Convert the lines of the material below into a numbered list, omitting any blank lines.

Stored items:
⁂

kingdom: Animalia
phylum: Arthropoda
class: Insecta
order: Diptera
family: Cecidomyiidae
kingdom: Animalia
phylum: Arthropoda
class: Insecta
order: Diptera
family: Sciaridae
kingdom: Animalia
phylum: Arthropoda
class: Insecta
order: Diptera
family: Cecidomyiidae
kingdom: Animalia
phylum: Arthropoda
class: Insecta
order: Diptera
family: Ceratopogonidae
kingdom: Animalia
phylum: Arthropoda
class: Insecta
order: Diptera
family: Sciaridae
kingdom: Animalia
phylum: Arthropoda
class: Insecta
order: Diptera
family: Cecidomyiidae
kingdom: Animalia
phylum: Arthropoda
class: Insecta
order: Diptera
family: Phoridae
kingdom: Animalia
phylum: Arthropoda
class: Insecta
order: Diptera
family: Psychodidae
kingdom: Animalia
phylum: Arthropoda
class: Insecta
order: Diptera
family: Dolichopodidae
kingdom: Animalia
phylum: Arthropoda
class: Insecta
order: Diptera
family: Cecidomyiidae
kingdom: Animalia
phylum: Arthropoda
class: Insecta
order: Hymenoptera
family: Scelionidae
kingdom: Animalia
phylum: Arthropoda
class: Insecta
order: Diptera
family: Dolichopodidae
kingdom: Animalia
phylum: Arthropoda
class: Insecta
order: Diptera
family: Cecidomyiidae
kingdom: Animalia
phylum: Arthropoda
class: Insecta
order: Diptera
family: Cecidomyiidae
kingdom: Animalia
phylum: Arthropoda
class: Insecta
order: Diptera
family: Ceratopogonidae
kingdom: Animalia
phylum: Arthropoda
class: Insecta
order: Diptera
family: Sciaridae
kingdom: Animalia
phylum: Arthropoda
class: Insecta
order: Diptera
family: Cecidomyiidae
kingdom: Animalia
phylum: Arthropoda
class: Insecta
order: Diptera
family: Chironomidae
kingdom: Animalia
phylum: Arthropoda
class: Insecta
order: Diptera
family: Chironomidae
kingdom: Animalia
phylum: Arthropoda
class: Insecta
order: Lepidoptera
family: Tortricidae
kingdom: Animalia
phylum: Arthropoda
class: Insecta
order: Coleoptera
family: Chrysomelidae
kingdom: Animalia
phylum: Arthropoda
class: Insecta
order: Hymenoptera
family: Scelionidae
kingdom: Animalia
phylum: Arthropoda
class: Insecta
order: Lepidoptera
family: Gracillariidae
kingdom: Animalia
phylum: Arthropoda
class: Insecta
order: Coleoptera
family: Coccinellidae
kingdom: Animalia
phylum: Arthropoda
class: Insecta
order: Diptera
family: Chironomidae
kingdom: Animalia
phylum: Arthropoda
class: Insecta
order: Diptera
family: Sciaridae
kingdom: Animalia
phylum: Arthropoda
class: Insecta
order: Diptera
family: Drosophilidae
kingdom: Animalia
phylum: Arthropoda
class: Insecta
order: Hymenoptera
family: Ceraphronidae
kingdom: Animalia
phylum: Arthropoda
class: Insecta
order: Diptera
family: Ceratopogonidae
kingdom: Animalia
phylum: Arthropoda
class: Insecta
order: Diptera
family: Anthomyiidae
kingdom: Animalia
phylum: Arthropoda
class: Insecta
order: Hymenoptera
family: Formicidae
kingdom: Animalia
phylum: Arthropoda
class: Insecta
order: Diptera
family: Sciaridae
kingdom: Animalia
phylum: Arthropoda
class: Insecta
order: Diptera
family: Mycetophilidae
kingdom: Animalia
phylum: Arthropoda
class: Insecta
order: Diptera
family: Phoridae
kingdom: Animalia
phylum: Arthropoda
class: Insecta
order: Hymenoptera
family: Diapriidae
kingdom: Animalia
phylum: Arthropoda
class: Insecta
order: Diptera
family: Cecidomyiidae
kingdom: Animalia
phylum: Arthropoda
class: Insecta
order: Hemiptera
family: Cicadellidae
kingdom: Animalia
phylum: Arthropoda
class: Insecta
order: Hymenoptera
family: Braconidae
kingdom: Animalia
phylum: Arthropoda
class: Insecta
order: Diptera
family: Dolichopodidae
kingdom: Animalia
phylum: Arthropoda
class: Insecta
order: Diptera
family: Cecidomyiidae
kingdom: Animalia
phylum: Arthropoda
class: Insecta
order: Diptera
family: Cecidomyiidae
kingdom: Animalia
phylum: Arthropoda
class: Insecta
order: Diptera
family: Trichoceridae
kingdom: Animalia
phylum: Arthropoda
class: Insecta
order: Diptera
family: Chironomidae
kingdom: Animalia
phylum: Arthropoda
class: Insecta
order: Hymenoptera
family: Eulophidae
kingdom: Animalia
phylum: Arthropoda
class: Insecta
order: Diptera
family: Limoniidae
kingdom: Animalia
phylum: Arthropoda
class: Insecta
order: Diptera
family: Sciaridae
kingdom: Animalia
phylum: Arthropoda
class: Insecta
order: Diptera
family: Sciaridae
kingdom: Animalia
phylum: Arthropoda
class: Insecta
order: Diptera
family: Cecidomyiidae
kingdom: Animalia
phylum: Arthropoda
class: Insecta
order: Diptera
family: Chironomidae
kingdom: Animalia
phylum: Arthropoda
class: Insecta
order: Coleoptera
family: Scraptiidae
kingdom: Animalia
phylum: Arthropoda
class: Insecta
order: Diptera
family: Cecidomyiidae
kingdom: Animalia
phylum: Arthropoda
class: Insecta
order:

⁂

■ ANSWER IN FULL
1. kingdom: Animalia
2. phylum: Arthropoda
3. class: Insecta
4. order: Diptera
5. family: Cecidomyiidae
6. kingdom: Animalia
7. phylum: Arthropoda
8. class: Insecta
9. order: Diptera
10. family: Sciaridae
11. kingdom: Animalia
12. phylum: Arthropoda
13. class: Insecta
14. order: Diptera
15. family: Cecidomyiidae
16. kingdom: Animalia
17. phylum: Arthropoda
18. class: Insecta
19. order: Diptera
20. family: Ceratopogonidae
21. kingdom: Animalia
22. phylum: Arthropoda
23. class: Insecta
24. order: Diptera
25. family: Sciaridae
26. kingdom: Animalia
27. phylum: Arthropoda
28. class: Insecta
29. order: Diptera
30. family: Cecidomyiidae
31. kingdom: Animalia
32. phylum: Arthropoda
33. class: Insecta
34. order: Diptera
35. family: Phoridae
36. kingdom: Animalia
37. phylum: Arthropoda
38. class: Insecta
39. order: Diptera
40. family: Psychodidae
41. kingdom: Animalia
42. phylum: Arthropoda
43. class: Insecta
44. order: Diptera
45. family: Dolichopodidae
46. kingdom: Animalia
47. phylum: Arthropoda
48. class: Insecta
49. order: Diptera
50. family: Cecidomyiidae
51. kingdom: Animalia
52. phylum: Arthropoda
53. class: Insecta
54. order: Hymenoptera
55. family: Scelionidae
56. kingdom: Animalia
57. phylum: Arthropoda
58. class: Insecta
59. order: Diptera
60. family: Dolichopodidae
61. kingdom: Animalia
62. phylum: Arthropoda
63. class: Insecta
64. order: Diptera
65. family: Cecidomyiidae
66. kingdom: Animalia
67. phylum: Arthropoda
68. class: Insecta
69. order: Diptera
70. family: Cecidomyiidae
71. kingdom: Animalia
72. phylum: Arthropoda
73. class: Insecta
74. order: Diptera
75. family: Ceratopogonidae
76. kingdom: Animalia
77. phylum: Arthropoda
78. class: Insecta
79. order: Diptera
80. family: Sciaridae
81. kingdom: Animalia
82. phylum: Arthropoda
83. class: Insecta
84. order: Diptera
85. family: Cecidomyiidae
86. kingdom: Animalia
87. phylum: Arthropoda
88. class: Insecta
89. order: Diptera
90. family: Chironomidae
91. kingdom: Animalia
92. phylum: Arthropoda
93. class: Insecta
94. order: Diptera
95. family: Chironomidae
96. kingdom: Animalia
97. phylum: Arthropoda
98. class: Insecta
99. order: Lepidoptera
100. family: Tortricidae
101. kingdom: Animalia
102. phylum: Arthropoda
103. class: Insecta
104. order: Coleoptera
105. family: Chrysomelidae
106. kingdom: Animalia
107. phylum: Arthropoda
108. class: Insecta
109. order: Hymenoptera
110. family: Scelionidae
111. kingdom: Animalia
112. phylum: Arthropoda
113. class: Insecta
114. order: Lepidoptera
115. family: Gracillariidae
116. kingdom: Animalia
117. phylum: Arthropoda
118. class: Insecta
119. order: Coleoptera
120. family: Coccinellidae
121. kingdom: Animalia
122. phylum: Arthropoda
123. class: Insecta
124. order: Diptera
125. family: Chironomidae
126. kingdom: Animalia
127. phylum: Arthropoda
128. class: Insecta
129. order: Diptera
130. family: Sciaridae
131. kingdom: Animalia
132. phylum: Arthropoda
133. class: Insecta
134. order: Diptera
135. family: Drosophilidae
136. kingdom: Animalia
137. phylum: Arthropoda
138. class: Insecta
139. order: Hymenoptera
140. family: Ceraphronidae
141. kingdom: Animalia
142. phylum: Arthropoda
143. class: Insecta
144. order: Diptera
145. family: Ceratopogonidae
146. kingdom: Animalia
147. phylum: Arthropoda
148. class: Insecta
149. order: Diptera
150. family: Anthomyiidae
151. kingdom: Animalia
152. phylum: Arthropoda
153. class: Insecta
154. order: Hymenoptera
155. family: Formicidae
156. kingdom: Animalia
157. phylum: Arthropoda
158. class: Insecta
159. order: Diptera
160. family: Sciaridae
161. kingdom: Animalia
162. phylum: Arthropoda
163. class: Insecta
164. order: Diptera
165. family: Mycetophilidae
166. kingdom: Animalia
167. phylum: Arthropoda
168. class: Insecta
169. order: Diptera
170. family: Phoridae
171. kingdom: Animalia
172. phylum: Arthropoda
173. class: Insecta
174. order: Hymenoptera
175. family: Diapriidae
176. kingdom: Animalia
177. phylum: Arthropoda
178. class: Insecta
179. order: Diptera
180. family: Cecidomyiidae
181. kingdom: Animalia
182. phylum: Arthropoda
183. class: Insecta
184. order: Hemiptera
185. family: Cicadellidae
186. kingdom: Animalia
187. phylum: Arthropoda
188. class: Insecta
189. order: Hymenoptera
190. family: Braconidae
191. kingdom: Animalia
192. phylum: Arthropoda
193. class: Insecta
194. order: Diptera
195. family: Dolichopodidae
196. kingdom: Animalia
197. phylum: Arthropoda
198. class: Insecta
199. order: Diptera
200. family: Cecidomyiidae
201. kingdom: Animalia
202. phylum: Arthropoda
203. class: Insecta
204. order: Diptera
205. family: Cecidomyiidae
206. kingdom: Animalia
207. phylum: Arthropoda
208. class: Insecta
209. order: Diptera
210. family: Trichoceridae
211. kingdom: Animalia
212. phylum: Arthropoda
213. class: Insecta
214. order: Diptera
215. family: Chironomidae
216. kingdom: Animalia
217. phylum: Arthropoda
218. class: Insecta
219. order: Hymenoptera
220. family: Eulophidae
221. kingdom: Animalia
222. phylum: Arthropoda
223. class: Insecta
224. order: Diptera
225. family: Limoniidae
226. kingdom: Animalia
227. phylum: Arthropoda
228. class: Insecta
229. order: Diptera
230. family: Sciaridae
231. kingdom: Animalia
232. phylum: Arthropoda
233. class: Insecta
234. order: Diptera
235. family: Sciaridae
236. kingdom: Animalia
237. phylum: Arthropoda
238. class: Insecta
239. order: Diptera
240. family: Cecidomyiidae
241. kingdom: Animalia
242. phylum: Arthropoda
243. class: Insecta
244. order: Diptera
245. family: Chironomidae
246. kingdom: Animalia
247. phylum: Arthropoda
248. class: Insecta
249. order: Coleoptera
250. family: Scraptiidae
251. kingdom: Animalia
252. phylum: Arthropoda
253. class: Insecta
254. order: Diptera
255. family: Cecidomyiidae
256. kingdom: Animalia
257. phylum: Arthropoda
258. class: Insecta
259. order:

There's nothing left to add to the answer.